## [Passage for review]
++++++++++

CODEWITHSUNDEEP
c
redixhumayun
redixhumayun

Reputation: 1844

Why do my string values get overwritten?

I am trying to accept some values from the user and store them in a char pointer array like so:

#include <stdio.h>
#include <stdlib.h>
#include <string.h>

int main(int argc, char *argv[]) {
    char *names[3];
    char name[20];
    int i;
    for(i = 0; i < 3; i++) {
        printf("Enter your name\n");
        scanf("%s", name);
        names[i] = (char *)malloc(strlen(name));
        names[i] = &name;
        // strcpy(names[i], name);
    }
    printf("Printing the names\n");
    for(i = 0; i < 3; i++) {
        printf("%s\n", names[i]);
    }
}

However, for the following input, I get the following output

Input: Mark Drew Andrew

Output: Andrew Andrew Andrew

Why is this happening? When I use the strcpy function I have commented out instead, it seems to work fine.

Upvotes: 1

Views: 1404

Answers (7)

Usman
Usman

Reputation: 2029

The mistake is in the following line ,

names[i] = &name;

it only contact the address of the name string , but it points the last value what the user is input which means it presistant with the last value only .

You must use string copy 'strcpy()' function to copy the input 'name' string in the array of pointer string 'name'.

strcpy(name[i],&name)

++++++++++

## [Data extracts]
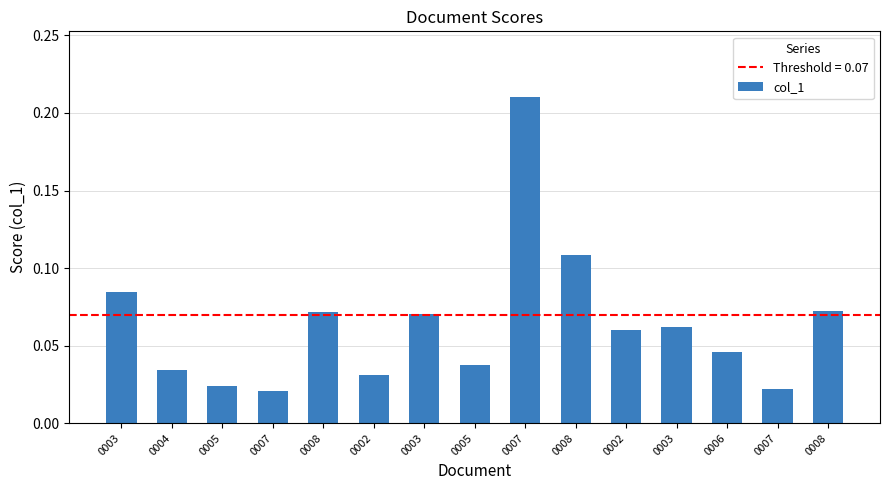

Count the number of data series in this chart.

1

++++++++++

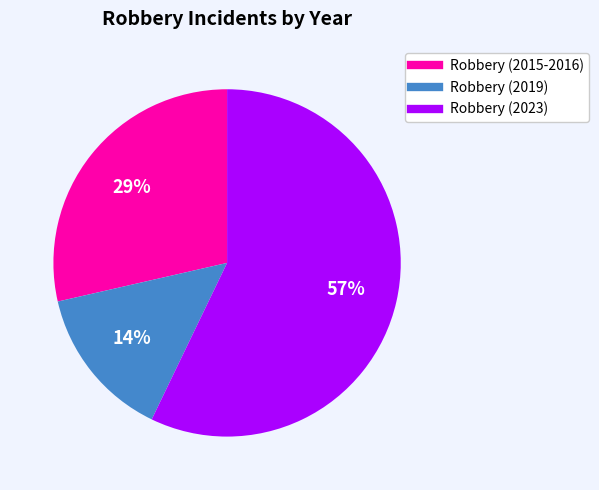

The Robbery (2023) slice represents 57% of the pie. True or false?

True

++++++++++

## [Problems and tasks]
a - In the forum thread about C string values getting overwritten, what output did the poster get for the input "Mark Drew Andrew"?
b - Write what comes next in the forum thread about C string values getting overwritten, picking up after its last line.

## [Results by task]
a - Andrew Andrew Andrew

b -
Upvotes: 0

Persixty
Persixty

Reputation: 8589

The line names[i]=&name; doesn't make sense. You should be getting a compilation error and if you aren't turn on all warnings and errors on your compiler.

It doesn't make sense because names[i] is a pointer to character (char*) and &name is a pointer to a pointer to character (char** or more accurately char(*)[20]).

But changing that to names[i]=name; won't help. It makes names[i] point to the start of the array name. There is only one instance of name. So all elements of names will point to the same location (name) at the end of the loop.

Here's a version with the basic problems fixed:

#include <stdio.h>
#include <stdlib.h>
#include <string.h>

int main(int argc, char *argv[]) {
    char *names[3];
    char name[20];
    int i;
    for(i = 0; i < 3; i++) {
        printf("Enter your name\n");
        scanf("%s", name);
        names[i] = (char *)malloc(strlen(name)+1);//+1 to include NUL terminator.
        strcpy(names[i], name);//Copy name into the space allocated.
    }
    printf("Printing the names\n");
    for(i = 0; i < 3; i++) {
        printf("%s\n", names[i]);
        free(names[i]);//Release malloc'ed memory after use.
    }
}

There's still a security issue that the user can exceed the name buffer by entering more than 19 characters. You should impose a limit on scanf and/or use scanf_s if available using scanf("%19s",name).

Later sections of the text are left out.